Pedro Henrique Motta
Is interested in the role of civil society in peace processes; human rights; peace negotiations and international law.
He has worked in think tanks in Brazil helping to shape the debate and policies on topics such as Brazilian foreign policy, nuclear issues, international security, and the role of the BRICS countries on the global order.
Pedro has previous training on peace research from PRIO at the University of Oslo and on conflict resolution by the International Alert. He also holds a bachelor’s degree in International Relations from the Pontifical Catholic University of Rio de Janeiro (Brazil) and a Master in International Peace and Security from King’s College London.
Jasper Peet Martel
He is interested in exploring innovative approaches to enhance protection of civilians in armed conflict environments.
Jasper has spent the past three years working in Myanmar (Burma) for Nonviolent Peaceforce, an INGO, providing technical assistance in civilian ceasefire and protection-monitoring mechanisms in conflict affected regions of Myanmar. While in Myanmar, he worked closely with local civil society supporting various capacity development activities as well as relationship building with key local and national level stakeholders to support advancement of civilian participation and representation in the peace process.
Prior to working in Myanmar, Jasper attended Macalester College where studied Political Science. Jasper is sponsor by Rotary District 5030, Mercer Island Rotary Club.

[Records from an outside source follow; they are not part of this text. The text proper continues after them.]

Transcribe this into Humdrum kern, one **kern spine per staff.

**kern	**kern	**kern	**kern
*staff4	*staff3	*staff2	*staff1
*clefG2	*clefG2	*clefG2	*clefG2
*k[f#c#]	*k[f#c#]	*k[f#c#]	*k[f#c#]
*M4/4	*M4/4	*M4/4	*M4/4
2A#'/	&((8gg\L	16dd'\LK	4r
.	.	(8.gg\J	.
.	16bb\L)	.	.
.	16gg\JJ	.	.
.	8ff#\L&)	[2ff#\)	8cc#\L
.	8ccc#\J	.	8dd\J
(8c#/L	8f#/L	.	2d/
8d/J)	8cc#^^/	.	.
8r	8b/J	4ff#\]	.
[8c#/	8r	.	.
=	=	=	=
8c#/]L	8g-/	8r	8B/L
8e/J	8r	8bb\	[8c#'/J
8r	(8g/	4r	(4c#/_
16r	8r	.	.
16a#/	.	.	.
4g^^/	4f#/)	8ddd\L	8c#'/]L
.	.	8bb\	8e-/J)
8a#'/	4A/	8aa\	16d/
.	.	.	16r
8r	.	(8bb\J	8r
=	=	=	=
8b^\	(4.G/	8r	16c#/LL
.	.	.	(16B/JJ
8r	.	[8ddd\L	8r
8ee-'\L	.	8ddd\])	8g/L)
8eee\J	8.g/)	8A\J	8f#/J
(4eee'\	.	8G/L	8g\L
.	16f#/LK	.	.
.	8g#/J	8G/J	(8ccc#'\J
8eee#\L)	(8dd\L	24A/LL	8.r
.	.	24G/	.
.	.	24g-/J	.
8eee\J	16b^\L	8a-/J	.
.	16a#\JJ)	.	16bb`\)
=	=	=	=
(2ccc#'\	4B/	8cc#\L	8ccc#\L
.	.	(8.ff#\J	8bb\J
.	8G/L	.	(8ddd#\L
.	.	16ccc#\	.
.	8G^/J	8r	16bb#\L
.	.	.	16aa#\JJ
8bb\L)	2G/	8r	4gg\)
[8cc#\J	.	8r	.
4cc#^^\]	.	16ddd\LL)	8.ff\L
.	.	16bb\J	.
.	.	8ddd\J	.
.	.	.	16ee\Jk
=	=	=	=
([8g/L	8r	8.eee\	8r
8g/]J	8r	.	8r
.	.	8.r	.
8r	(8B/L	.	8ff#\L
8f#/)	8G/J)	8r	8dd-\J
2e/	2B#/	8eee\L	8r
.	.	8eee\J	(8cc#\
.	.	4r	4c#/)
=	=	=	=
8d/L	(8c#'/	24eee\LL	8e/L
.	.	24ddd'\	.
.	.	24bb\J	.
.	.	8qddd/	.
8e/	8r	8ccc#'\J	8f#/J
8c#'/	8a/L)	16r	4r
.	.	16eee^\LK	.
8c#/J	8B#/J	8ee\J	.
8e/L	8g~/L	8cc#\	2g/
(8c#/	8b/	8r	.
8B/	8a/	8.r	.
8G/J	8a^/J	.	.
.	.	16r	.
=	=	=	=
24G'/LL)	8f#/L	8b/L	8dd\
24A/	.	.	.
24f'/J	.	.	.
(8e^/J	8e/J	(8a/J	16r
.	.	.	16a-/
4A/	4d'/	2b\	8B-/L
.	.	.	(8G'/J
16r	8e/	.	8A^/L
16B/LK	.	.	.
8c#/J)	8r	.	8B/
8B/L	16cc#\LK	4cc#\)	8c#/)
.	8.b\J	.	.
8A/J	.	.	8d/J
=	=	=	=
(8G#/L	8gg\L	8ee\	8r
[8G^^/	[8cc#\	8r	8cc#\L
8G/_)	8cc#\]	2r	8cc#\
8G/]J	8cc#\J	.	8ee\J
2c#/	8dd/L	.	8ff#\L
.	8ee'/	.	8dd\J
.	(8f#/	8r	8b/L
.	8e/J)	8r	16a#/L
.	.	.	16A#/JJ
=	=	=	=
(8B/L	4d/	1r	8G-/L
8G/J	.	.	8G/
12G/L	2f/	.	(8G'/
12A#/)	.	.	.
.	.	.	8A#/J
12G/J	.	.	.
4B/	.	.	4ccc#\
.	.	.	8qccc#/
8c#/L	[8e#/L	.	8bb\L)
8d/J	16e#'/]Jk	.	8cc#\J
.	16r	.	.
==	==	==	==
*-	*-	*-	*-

Is interested in exploring the motivation for and threshold of violence as well as reconciliation process after violent conflicts both on individual and inter-group/international levels.
Prior to the Fellowship, she worked for an international NGO, serving the needs of those affected by natural disasters and armed conflicts. Her experience includes landmine awareness education and food security in Syria, mine victim assistance and water and sanitation projects in Sudan, and reconstruction efforts in post-earthquake Haiti.
She holds a Bachelor’s degree in liberal arts with concentration on international studies from Soka University of America.
Is interested in the inclusion of women in peace building and conflict resolution, integrated water resources management (IWRM), and riparian rights, particularly in water-scarce regions.
She holds a Bachelor in Political Science and an LLM in Water Law and Policy.
She has spent her professional life working in international development with both government organizations and NGOs, specifically focusing on environmental protection, economic empowerment, and water, sanitation and hygiene (WASH).
Yin Yin Thatun
Undertook her Bachelor degree in International Development at La Trobe University, Australia. Following her degree she pursued a career in the development sector in her home country in Myanmar. She worked with Japan International Cooperation Agency (JICA) in the area of human resource development for young Myanmar people followed by work with Australian Volunteers International (AVI) as a programme officer managing volunteers from Australia working in capacity strengthening in the sectors of education, health, peace and rule of law.
Yin Yin is interested in understanding better the drivers of conflict and to have a greater practical knowledge of how successful mediation can be undertaken, and to apply this back to the conflict areas in Myanmar. Additionally, she is also interested in promoting the role of young people in the mediation and peace process as well as that of women. Her aim is to work with organisations that are working to assist with the ongoing peace process in Myanmar.